Task details: For the material that follows, return exactly the lines from the one with "M1902,133L1910,138L1937,234L1935,238H1923L1921,234L1894,138Z" through the one with "M992,337L994,347L988,371L985,361Z", both ends included.

Data records:
************

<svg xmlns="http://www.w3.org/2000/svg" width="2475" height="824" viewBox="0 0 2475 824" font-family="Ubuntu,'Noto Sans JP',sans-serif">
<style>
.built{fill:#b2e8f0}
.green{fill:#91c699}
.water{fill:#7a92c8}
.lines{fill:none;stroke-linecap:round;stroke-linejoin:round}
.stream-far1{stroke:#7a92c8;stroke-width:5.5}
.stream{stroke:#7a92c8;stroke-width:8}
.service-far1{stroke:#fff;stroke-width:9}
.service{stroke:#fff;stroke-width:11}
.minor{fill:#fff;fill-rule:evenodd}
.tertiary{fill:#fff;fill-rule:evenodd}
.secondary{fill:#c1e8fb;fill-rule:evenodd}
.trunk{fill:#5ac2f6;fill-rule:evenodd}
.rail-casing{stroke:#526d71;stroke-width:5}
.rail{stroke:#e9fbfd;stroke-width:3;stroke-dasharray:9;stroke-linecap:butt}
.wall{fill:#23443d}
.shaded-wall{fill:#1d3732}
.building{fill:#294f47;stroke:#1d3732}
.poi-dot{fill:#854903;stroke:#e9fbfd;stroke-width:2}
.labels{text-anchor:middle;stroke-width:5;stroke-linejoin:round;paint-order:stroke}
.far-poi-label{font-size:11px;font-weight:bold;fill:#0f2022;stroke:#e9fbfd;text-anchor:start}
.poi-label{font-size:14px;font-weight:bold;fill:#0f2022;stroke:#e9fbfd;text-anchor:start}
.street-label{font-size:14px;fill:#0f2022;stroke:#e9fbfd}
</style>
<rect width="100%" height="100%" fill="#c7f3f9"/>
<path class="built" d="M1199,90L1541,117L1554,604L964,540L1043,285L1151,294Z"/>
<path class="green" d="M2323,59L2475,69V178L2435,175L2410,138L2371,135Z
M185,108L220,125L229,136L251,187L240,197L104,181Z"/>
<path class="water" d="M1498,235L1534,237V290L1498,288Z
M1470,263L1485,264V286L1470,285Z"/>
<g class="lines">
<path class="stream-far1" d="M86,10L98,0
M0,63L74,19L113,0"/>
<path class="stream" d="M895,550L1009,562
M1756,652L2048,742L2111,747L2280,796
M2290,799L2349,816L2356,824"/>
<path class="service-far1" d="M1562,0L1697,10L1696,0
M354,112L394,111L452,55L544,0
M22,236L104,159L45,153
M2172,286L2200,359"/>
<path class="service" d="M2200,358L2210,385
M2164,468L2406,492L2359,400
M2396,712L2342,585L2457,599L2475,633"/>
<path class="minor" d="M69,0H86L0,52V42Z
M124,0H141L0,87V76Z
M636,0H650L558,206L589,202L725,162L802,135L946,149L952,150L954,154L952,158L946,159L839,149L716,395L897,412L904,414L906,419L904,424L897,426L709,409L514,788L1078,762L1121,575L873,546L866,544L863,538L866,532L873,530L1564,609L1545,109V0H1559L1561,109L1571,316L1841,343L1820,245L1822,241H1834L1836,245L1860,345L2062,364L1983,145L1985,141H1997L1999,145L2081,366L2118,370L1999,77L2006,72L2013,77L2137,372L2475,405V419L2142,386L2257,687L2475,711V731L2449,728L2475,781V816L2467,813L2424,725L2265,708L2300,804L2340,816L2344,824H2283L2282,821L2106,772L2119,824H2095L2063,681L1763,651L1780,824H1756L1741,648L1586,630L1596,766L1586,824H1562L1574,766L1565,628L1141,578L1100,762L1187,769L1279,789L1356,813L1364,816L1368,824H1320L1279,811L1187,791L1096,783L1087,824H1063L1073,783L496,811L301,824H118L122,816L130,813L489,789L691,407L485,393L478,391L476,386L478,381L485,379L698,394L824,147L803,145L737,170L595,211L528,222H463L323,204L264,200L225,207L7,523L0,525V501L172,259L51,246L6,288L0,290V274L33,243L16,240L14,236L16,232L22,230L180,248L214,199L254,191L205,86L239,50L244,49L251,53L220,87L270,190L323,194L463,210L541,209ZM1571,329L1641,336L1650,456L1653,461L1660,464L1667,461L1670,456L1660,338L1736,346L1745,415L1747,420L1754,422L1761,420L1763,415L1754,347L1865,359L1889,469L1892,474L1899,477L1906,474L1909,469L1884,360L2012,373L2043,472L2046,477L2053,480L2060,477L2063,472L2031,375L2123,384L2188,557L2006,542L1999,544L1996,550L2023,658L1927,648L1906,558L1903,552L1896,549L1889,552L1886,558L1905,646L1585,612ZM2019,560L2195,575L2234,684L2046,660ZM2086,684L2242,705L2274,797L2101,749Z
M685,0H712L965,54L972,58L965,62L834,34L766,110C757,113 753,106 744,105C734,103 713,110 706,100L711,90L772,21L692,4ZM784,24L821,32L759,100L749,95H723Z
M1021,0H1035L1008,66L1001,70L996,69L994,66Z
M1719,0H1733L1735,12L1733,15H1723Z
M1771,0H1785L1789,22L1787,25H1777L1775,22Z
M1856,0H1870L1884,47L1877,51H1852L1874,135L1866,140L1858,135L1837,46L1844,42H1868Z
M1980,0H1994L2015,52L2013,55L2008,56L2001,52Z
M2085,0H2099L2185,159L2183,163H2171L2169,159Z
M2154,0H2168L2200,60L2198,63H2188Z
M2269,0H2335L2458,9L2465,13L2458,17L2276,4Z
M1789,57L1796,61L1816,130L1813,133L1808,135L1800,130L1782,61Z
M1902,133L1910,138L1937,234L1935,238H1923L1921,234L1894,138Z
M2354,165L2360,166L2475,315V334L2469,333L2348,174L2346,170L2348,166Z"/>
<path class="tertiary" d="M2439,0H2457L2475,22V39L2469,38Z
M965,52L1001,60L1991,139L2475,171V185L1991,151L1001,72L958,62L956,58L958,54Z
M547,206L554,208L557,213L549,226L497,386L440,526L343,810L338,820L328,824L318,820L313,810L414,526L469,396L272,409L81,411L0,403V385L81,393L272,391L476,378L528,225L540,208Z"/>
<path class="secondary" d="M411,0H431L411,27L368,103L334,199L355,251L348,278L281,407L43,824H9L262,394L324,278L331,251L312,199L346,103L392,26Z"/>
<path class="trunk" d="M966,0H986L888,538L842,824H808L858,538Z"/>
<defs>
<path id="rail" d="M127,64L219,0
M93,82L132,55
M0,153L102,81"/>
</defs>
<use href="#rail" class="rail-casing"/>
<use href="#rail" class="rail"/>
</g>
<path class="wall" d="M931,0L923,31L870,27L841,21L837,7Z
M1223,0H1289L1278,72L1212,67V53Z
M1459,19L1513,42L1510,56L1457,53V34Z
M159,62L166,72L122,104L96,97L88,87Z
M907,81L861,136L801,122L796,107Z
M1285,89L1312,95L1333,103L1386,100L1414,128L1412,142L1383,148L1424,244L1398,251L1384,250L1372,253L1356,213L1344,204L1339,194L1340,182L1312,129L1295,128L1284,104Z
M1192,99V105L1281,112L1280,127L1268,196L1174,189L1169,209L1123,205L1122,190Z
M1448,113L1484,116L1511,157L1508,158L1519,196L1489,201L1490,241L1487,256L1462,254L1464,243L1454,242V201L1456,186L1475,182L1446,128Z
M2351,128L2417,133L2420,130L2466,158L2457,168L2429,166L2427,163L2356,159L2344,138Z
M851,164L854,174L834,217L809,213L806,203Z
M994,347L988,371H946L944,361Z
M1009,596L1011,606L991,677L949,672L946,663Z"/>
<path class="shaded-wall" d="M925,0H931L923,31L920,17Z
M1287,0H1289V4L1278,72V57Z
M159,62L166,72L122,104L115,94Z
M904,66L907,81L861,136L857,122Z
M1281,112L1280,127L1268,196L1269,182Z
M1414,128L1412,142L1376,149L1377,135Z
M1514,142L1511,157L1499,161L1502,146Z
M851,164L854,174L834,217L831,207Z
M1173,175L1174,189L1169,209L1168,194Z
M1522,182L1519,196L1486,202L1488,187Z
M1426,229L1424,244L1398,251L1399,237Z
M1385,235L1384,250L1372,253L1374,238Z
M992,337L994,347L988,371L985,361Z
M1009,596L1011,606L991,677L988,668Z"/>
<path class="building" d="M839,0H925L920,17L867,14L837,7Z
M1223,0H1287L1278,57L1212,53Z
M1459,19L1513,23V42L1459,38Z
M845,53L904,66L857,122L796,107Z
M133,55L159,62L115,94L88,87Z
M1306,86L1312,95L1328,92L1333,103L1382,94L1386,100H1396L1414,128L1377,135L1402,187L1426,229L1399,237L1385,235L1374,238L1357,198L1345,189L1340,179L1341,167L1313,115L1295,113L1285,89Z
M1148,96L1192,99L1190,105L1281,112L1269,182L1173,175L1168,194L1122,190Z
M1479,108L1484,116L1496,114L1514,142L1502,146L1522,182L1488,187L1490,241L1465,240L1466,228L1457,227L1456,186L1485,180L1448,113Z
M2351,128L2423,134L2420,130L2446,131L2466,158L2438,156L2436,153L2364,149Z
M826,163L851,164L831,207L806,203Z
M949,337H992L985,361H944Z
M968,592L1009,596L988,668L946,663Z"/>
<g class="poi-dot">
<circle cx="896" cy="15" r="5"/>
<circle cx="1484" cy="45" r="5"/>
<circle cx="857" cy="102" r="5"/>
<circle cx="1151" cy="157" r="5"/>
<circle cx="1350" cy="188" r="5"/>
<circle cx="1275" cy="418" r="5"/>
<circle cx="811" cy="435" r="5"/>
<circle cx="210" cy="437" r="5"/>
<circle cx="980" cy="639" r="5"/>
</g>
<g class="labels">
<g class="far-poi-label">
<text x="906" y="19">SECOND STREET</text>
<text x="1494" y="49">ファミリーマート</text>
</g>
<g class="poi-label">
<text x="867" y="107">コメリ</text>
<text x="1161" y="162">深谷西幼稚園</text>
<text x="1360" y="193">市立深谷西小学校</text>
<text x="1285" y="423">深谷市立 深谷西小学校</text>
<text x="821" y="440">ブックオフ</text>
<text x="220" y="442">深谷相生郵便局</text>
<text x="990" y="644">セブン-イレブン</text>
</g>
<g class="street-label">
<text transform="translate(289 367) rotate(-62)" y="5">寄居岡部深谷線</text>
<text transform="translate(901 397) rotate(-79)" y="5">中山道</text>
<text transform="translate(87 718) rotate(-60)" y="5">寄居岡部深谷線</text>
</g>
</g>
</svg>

************

Your response:
M1902,133L1910,138L1937,234L1935,238H1923L1921,234L1894,138Z
M2354,165L2360,166L2475,315V334L2469,333L2348,174L2346,170L2348,166Z"/>
<path class="tertiary" d="M2439,0H2457L2475,22V39L2469,38Z
M965,52L1001,60L1991,139L2475,171V185L1991,151L1001,72L958,62L956,58L958,54Z
M547,206L554,208L557,213L549,226L497,386L440,526L343,810L338,820L328,824L318,820L313,810L414,526L469,396L272,409L81,411L0,403V385L81,393L272,391L476,378L528,225L540,208Z"/>
<path class="secondary" d="M411,0H431L411,27L368,103L334,199L355,251L348,278L281,407L43,824H9L262,394L324,278L331,251L312,199L346,103L392,26Z"/>
<path class="trunk" d="M966,0H986L888,538L842,824H808L858,538Z"/>
<defs>
<path id="rail" d="M127,64L219,0
M93,82L132,55
M0,153L102,81"/>
</defs>
<use href="#rail" class="rail-casing"/>
<use href="#rail" class="rail"/>
</g>
<path class="wall" d="M931,0L923,31L870,27L841,21L837,7Z
M1223,0H1289L1278,72L1212,67V53Z
M1459,19L1513,42L1510,56L1457,53V34Z
M159,62L166,72L122,104L96,97L88,87Z
M907,81L861,136L801,122L796,107Z
M1285,89L1312,95L1333,103L1386,100L1414,128L1412,142L1383,148L1424,244L1398,251L1384,250L1372,253L1356,213L1344,204L1339,194L1340,182L1312,129L1295,128L1284,104Z
M1192,99V105L1281,112L1280,127L1268,196L1174,189L1169,209L1123,205L1122,190Z
M1448,113L1484,116L1511,157L1508,158L1519,196L1489,201L1490,241L1487,256L1462,254L1464,243L1454,242V201L1456,186L1475,182L1446,128Z
M2351,128L2417,133L2420,130L2466,158L2457,168L2429,166L2427,163L2356,159L2344,138Z
M851,164L854,174L834,217L809,213L806,203Z
M994,347L988,371H946L944,361Z
M1009,596L1011,606L991,677L949,672L946,663Z"/>
<path class="shaded-wall" d="M925,0H931L923,31L920,17Z
M1287,0H1289V4L1278,72V57Z
M159,62L166,72L122,104L115,94Z
M904,66L907,81L861,136L857,122Z
M1281,112L1280,127L1268,196L1269,182Z
M1414,128L1412,142L1376,149L1377,135Z
M1514,142L1511,157L1499,161L1502,146Z
M851,164L854,174L834,217L831,207Z
M1173,175L1174,189L1169,209L1168,194Z
M1522,182L1519,196L1486,202L1488,187Z
M1426,229L1424,244L1398,251L1399,237Z
M1385,235L1384,250L1372,253L1374,238Z
M992,337L994,347L988,371L985,361Z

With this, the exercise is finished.